§ **The problem**: Which lines of the entries below contain the string "PAULO"? Copy each one.

Collected data entries:
== Segment start ==

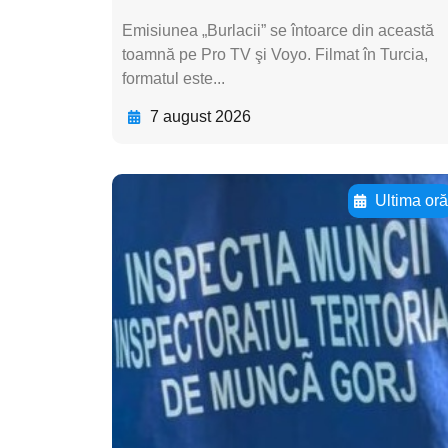
Emisiunea „Burlacii” se întoarce din această
toamnă pe Pro TV şi Voyo. Filmat în Turcia,
formatul este...
7 august 2026
Ultima or
Adaugă aici textul
pentru
subtitluAdaugă aici
textul pentru
subtitluAdaugă aici
textul pentru
subtitluAdaugă aici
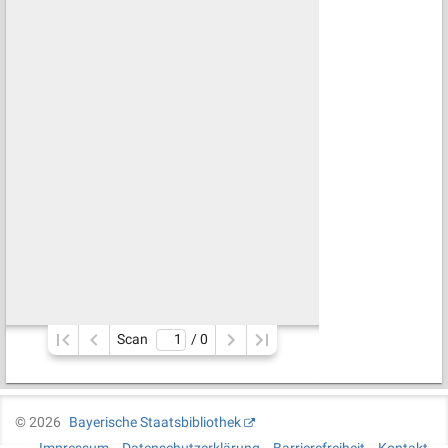
Scan
/ 
0
©
2026
Bayerische Staatsbibliothek
Impressum
Datenschutzerklärung
Barrierefreiheit
Kontakt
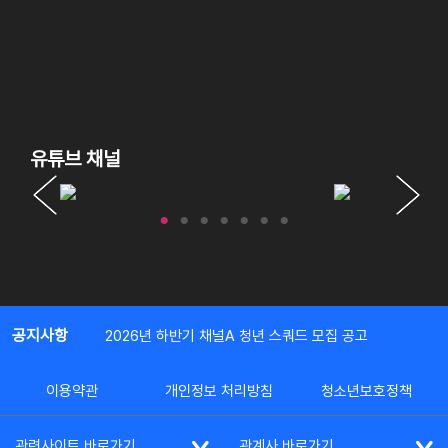
유튜브 채널
공지사항
2026년 하반기 채널A 청년 스쿼드 모집 공고
이용약관
개인정보 처리방침
청소년보호정책
관련사이트 바로가기
관계사 바로가기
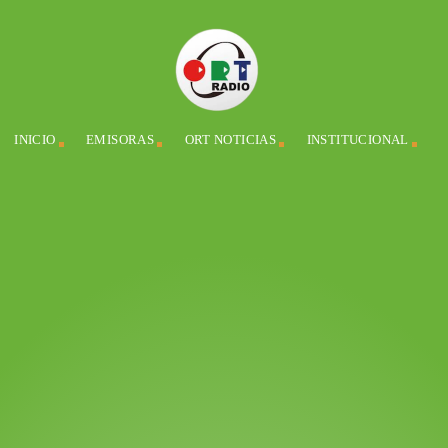
INICIO
EMISORAS
ORT NOTICIAS
INSTITUCIONAL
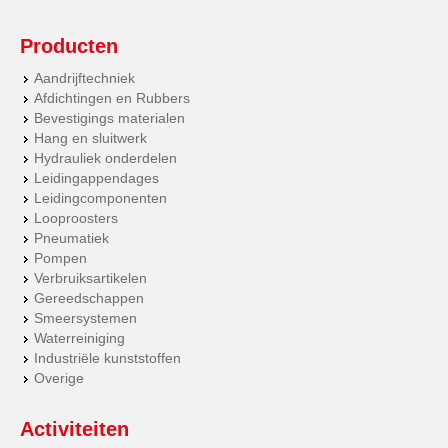
Producten
Aandrijftechniek
Afdichtingen en Rubbers
Bevestigings materialen
Hang en sluitwerk
Hydrauliek onderdelen
Leidingappendages
Leidingcomponenten
Looproosters
Pneumatiek
Pompen
Verbruiksartikelen
Gereedschappen
Smeersystemen
Waterreiniging
Industriële kunststoffen
Overige
Activiteiten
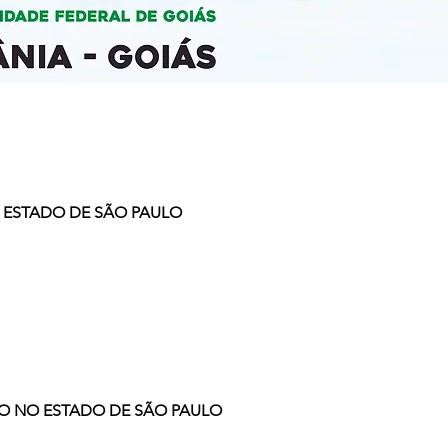
O ESTADO DE SÃO PAULO
CO NO ESTADO DE SÃO PAULO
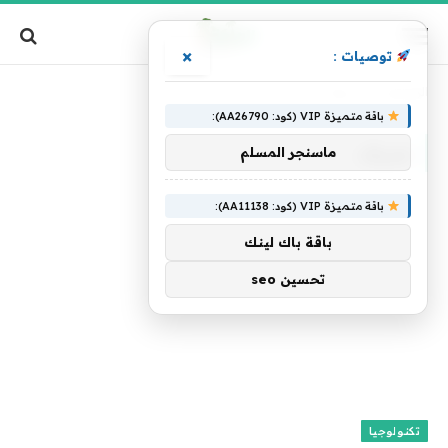
×
توصيات :
الرئيسية
»
صرف
باقة متميزة VIP (كود: AA26790):
صرف
ماسنجر المسلم
باقة متميزة VIP (كود: AA11138):
باقة باك لينك
تحسين seo
تكنولوجيا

== Segment end ==

§ **Worked solution**:
O ESTADO DE SÃO PAULO
CO NO ESTADO DE SÃO PAULO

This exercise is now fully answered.